REQUIREMENT: Keep only the lines that hold the string "such", filtering out the rest of the entries below.

- - -

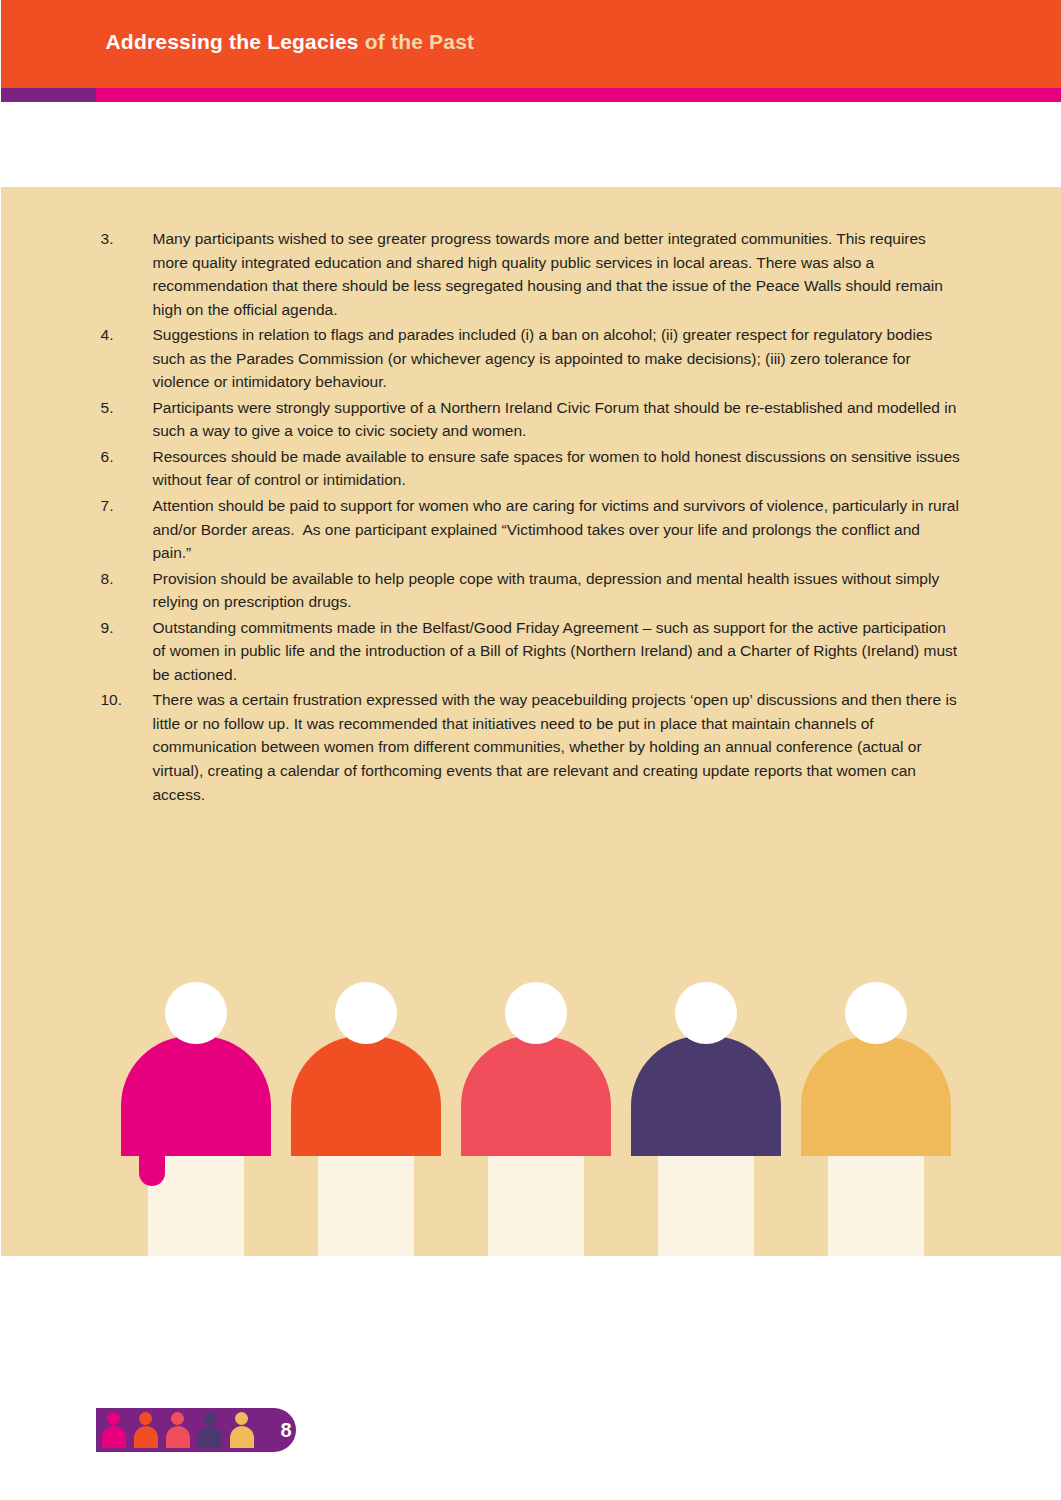Addressing the Legacies of the Past
Many participants wished to see greater progress towards more and better integrated communities. This requires more quality integrated education and shared high quality public services in local areas. There was also a recommendation that there should be less segregated housing and that the issue of the Peace Walls should remain high on the official agenda.
Suggestions in relation to flags and parades included (i) a ban on alcohol; (ii) greater respect for regulatory bodies such as the Parades Commission (or whichever agency is appointed to make decisions); (iii) zero tolerance for violence or intimidatory behaviour.
Participants were strongly supportive of a Northern Ireland Civic Forum that should be re-established and modelled in such a way to give a voice to civic society and women.
Resources should be made available to ensure safe spaces for women to hold honest discussions on sensitive issues without fear of control or intimidation.
Attention should be paid to support for women who are caring for victims and survivors of violence, particularly in rural and/or Border areas. As one participant explained “Victimhood takes over your life and prolongs the conflict and pain.”
Provision should be available to help people cope with trauma, depression and mental health issues without simply relying on prescription drugs.
Outstanding commitments made in the Belfast/Good Friday Agreement – such as support for the active participation of women in public life and the introduction of a Bill of Rights (Northern Ireland) and a Charter of Rights (Ireland) must be actioned.
There was a certain frustration expressed with the way peacebuilding projects ‘open up’ discussions and then there is little or no follow up. It was recommended that initiatives need to be put in place that maintain channels of communication between women from different communities, whether by holding an annual conference (actual or virtual), creating a calendar of forthcoming events that are relevant and creating update reports that women can access.
8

- - -

ANSWER TO THIS PROBLEM:
Suggestions in relation to flags and parades included (i) a ban on alcohol; (ii) greater respect for regulatory bodies such as the Parades Commission (or whichever agency is appointed to make decisions); (iii) zero tolerance for violence or intimidatory behaviour.
Participants were strongly supportive of a Northern Ireland Civic Forum that should be re-established and modelled in such a way to give a voice to civic society and women.
Outstanding commitments made in the Belfast/Good Friday Agreement – such as support for the active participation of women in public life and the introduction of a Bill of Rights (Northern Ireland) and a Charter of Rights (Ireland) must be actioned.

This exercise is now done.